- _Input for this task_:
%%
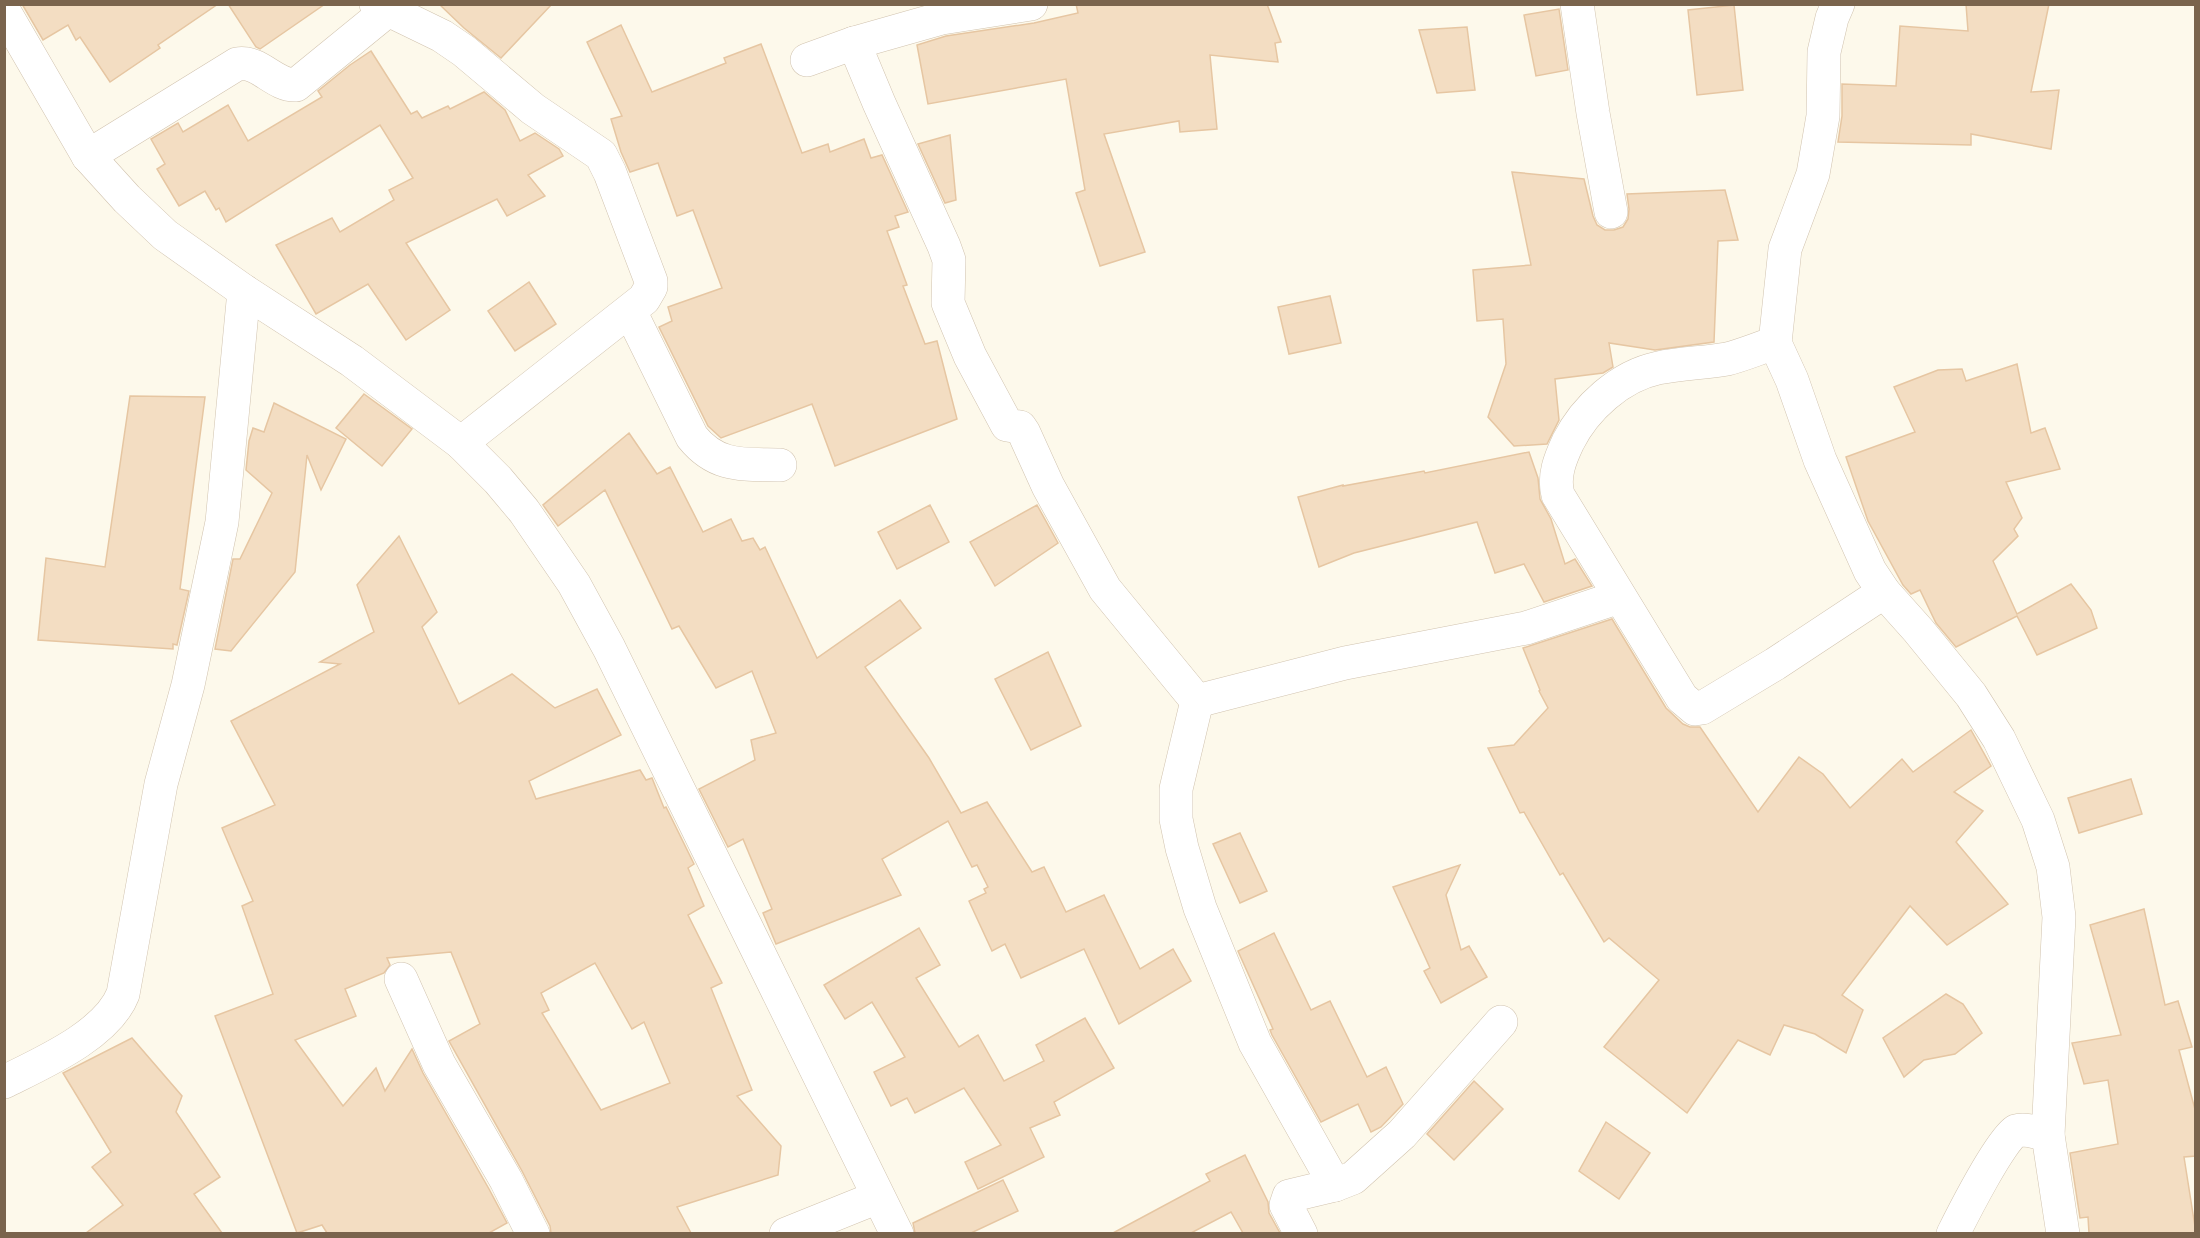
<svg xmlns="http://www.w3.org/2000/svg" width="2200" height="1238" viewBox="0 0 2200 1238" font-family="'Sofia Sans Condensed',sans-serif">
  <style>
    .building { fill: #f3ddc2; stroke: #e6c6a2; stroke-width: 1.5; fill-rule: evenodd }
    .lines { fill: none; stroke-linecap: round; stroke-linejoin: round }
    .street-casing { stroke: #d1c3af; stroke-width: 34 }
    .street { stroke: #fff; stroke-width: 33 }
  </style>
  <rect width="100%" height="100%" fill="#fdf9eb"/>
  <g class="building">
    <path d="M22 4H218L158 45 160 48 110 82 80 37 76 40 68 25 43 40Z"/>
    <path d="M228 4H325L260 49 256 47Z"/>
    <path d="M439 4H552L501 58 464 28Z"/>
    <path d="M1076 4H1267L1281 42 1275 43 1278 62 1210 55 1217 129 1180 132 1179 121 1104 134 1145 252 1100 266 1076 193 1085 190 1066 79 928 104 917 45 946 36 1034 23 1078 13Z"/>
    <path d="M1966 4H2049L2031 92 2059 90 2051 149 1971 134V145L1838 142 1842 116V84L1896 86 1900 26 1968 31Z"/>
    <path d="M1734 5 1743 90 1697 95 1688 10Z"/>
    <path d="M1559 9 1568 70 1536 76 1524 15Z"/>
    <path d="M621 25 652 92 726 63 724 58 761 44 802 153 828 144 830 152 864 139 871 158 882 155 908 212 895 216 899 227 887 231 907 285 903 286 925 344 937 341 957 419 835 466 812 404 721 438 708 426 659 327 672 321 668 307 722 288 693 210 677 216 658 163 630 172 621 152 611 119 622 116 587 42Z"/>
    <path d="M1467 27 1475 90 1437 93 1419 30Z"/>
    <path d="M371 51 411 114 417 111 422 118 448 106 450 109 484 92 505 110 520 141 535 133 559 149 563 156 528 175 545 196 507 216 497 199 406 243 450 310 406 340 368 284 316 314 276 245 332 218 340 232 394 200 389 190 413 178 380 125 226 222 219 208 216 210 205 191 179 206 157 169 165 164 151 139 178 123 183 132 228 105 248 141 322 97 318 91 350 65Z"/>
    <path d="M950 135 956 200 945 203 918 144Z"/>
    <path d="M1512 172 1584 179 1593 216 1597 225 1605 230H1614L1623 227 1628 219 1629 209 1627 194 1725 190 1738 240 1718 241 1714 342 1655 350 1609 343 1613 367 1603 373 1555 379 1559 420 1547 444 1514 446 1488 417 1506 364 1503 319 1477 321 1473 270 1531 265Z"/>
    <path d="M529 282 556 324 515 351 488 311Z"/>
    <path d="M1330 296 1341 343 1289 354 1278 307Z"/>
    <path d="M2017 364 2031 433 2045 428 2060 469 2006 482 2022 518 2014 529 2018 536 1993 561 2017 614 2071 584 2091 610 2097 628 2037 655 2017 616 1956 647 1936 623 1920 590 1911 594 1903 585 1868 521 1846 457 1915 432 1894 387 1938 370 1962 369 1966 381Z"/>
    <path d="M364 394 412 429 382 466 336 428Z"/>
    <path d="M130 396 205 397 180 589 189 591 177 645 173 644V649L38 640 46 558 105 567Z"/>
    <path d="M274 403 346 439 321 490 307 455 295 572 231 651 215 649 233 559H240L272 493 246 470 249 441 253 428 264 432Z"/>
    <path d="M629 433 657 474 670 467 703 532 731 519 742 541 753 538 760 550 765 547 817 658 900 600 921 628 865 667 929 758 961 813 987 802 1032 872 1044 867 1066 912 1104 895 1140 969 1173 949 1191 981 1119 1024 1084 949 1021 978 1005 944 992 951 969 901 986 893 984 889 988 887 977 865 972 867 948 821 882 859 901 895 776 944 763 913 772 909 743 839 728 847 699 789 755 760 751 740 776 733 752 671 716 688 679 626 672 629 605 490 558 526 543 505Z"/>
    <path d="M1529 452 1538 478 1540 499 1551 519 1565 564 1575 559 1592 586 1544 602 1524 564 1495 573 1477 522 1354 553 1319 567 1298 497 1343 485V486L1424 471 1425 473Z"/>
    <path d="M930 505 949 542 897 569 878 532Z"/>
    <path d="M1037 505 1058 543 995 586 970 542Z"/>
    <path d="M399 536 437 612 422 627 459 704 512 674 555 708 597 689 621 735 529 781 536 799 640 770 646 780 652 778 664 808 666 807 694 864 688 868 704 906 688 915 722 983 711 988 752 1090 737 1096 781 1146 778 1175 677 1207 691 1233H551L550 1226 522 1171 449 1041 480 1024 451 952 387 958 390 965 384 973 345 989 356 1016 295 1040 343 1106 376 1068 385 1091 412 1049 423 1073 489 1189 507 1223 489 1233H327L322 1225 297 1233 215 1016 273 994 242 906 253 901 222 828 275 805 231 721 340 664 320 662 374 632 357 585ZM595 963 632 1029 644 1022 670 1083 601 1110 542 1013 549 1010 541 993Z"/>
    <path d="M1612 619 1666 708 1683 724 1690 727H1700L1758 812 1799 757 1823 774 1850 808 1902 759 1913 772 1971 730 1991 766 1954 792 1983 811 1956 842 2008 904 1947 945 1910 906 1842 995 1863 1010 1846 1053 1815 1034 1784 1025 1770 1055 1738 1040 1687 1113 1604 1047 1659 980 1609 938 1604 942 1563 873 1560 875 1524 812 1520 813 1488 748 1514 745 1548 708 1539 691 1540 690 1523 648Z"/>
    <path d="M1048 652 1081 726 1031 750 995 679Z"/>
    <path d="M2131 779 2142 814 2079 833 2068 798Z"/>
    <path d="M1240 833 1267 891 1240 903 1213 844Z"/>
    <path d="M1460 865 1446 895 1461 950 1469 946 1487 977 1441 1003 1424 971 1430 968 1393 887Z"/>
    <path d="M2144 909 2165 1005 2178 1001 2192 1047 2179 1050 2196 1113V1156L2184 1157 2196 1233H2089L2088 1217 2080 1218 2070 1153 2118 1144 2108 1080 2084 1084 2072 1043 2121 1035 2090 925Z"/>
    <path d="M919 928 940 965 916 978 959 1047 978 1035 1004 1081 1044 1061 1036 1045 1085 1018 1114 1068 1054 1102 1060 1115 1030 1128 1044 1157 978 1189 965 1162 1001 1145 964 1088 915 1113 907 1098 891 1106 874 1072 905 1057 872 1002 845 1019 824 985Z"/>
    <path d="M1274 933 1311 1010 1330 1001 1367 1077 1386 1067 1403 1104 1381 1127 1371 1132 1358 1104 1321 1122 1272 1035 1270 1030 1273 1029 1238 951Z"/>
    <path d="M1946 994 1963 1004 1982 1033 1955 1054 1924 1060 1904 1077 1883 1038Z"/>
    <path d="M132 1038 182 1096 176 1112 220 1177 194 1194 222 1233H86L123 1205 92 1167 111 1152 63 1073Z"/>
    <path d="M1474 1081 1503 1109 1454 1160 1427 1134Z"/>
    <path d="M1606 1122 1650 1153 1619 1199 1579 1171Z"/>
    <path d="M1245 1155 1268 1202 1269 1213 1280 1233H1243L1231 1212 1191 1233H1113L1210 1181 1206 1174Z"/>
    <path d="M1003 1180 1018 1211 971 1233H915L913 1223Z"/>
  </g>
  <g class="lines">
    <defs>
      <g id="street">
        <path d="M376 4 442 36 464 51 533 109 601 155 610 173 651 281V287L644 299 461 443"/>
        <path d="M1577 4 1593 113 1611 212"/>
        <path d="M1838 4 1832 18 1824 52 1823 116 1813 174 1785 249 1775 343 1792 380 1820 460 1870 571 1884 592 1918 630 1971 695 1999 739 2038 820 2053 867 2059 917 2048 1135 2063 1234"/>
        <path d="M4 11 88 156 127 199 165 235 244 291 352 361 461 443 498 480 524 511 574 584 609 648 897 1234"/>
        <path d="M854 43 879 103 944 246 949 260 948 303 970 356 1007 425 1020 427 1024 433 1048 486 1105 589 1197 701 1345 663 1526 628 1619 597"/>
        <path d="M807 60 854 43 942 18 1031 4"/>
        <path d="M88 156 237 64C260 60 274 86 296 85L388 10"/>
        <path d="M630 311 692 437C717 468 743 464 780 465"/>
        <path d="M1775 343C1759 348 1743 355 1727 359 1704 363 1681 363 1658 368 1620 376 1585 408 1568 442 1560 459 1553 476 1558 495L1682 698 1695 709 1702 708 1775 664 1884 592"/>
        <path d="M1197 701 1176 789V819L1182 848 1200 908 1255 1043 1335 1185"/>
        <path d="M401 979 439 1064 506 1180 533 1234"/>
        <path d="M4 1082C42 1063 107 1035 123 994L161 784 188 685 222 522 244 291"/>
        <path d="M786 1234 878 1197"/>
        <path d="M1301 1234 1286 1205 1289 1196 1335 1185 1353 1178 1402 1134 1501 1022"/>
        <path d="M1953 1234C1962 1216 2002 1137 2016 1131 2025 1128 2039 1133 2048 1135"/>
      </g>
    </defs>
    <use href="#street" class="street-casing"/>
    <use href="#street" class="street"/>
  </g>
  <rect width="2200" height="1238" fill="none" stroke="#7a644d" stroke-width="12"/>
</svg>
%%
- _Try it_: Whenever a line in the records contains the word "lines", copy that line.

- _Reply to the task_:
    .lines { fill: none; stroke-linecap: round; stroke-linejoin: round }
  <g class="lines">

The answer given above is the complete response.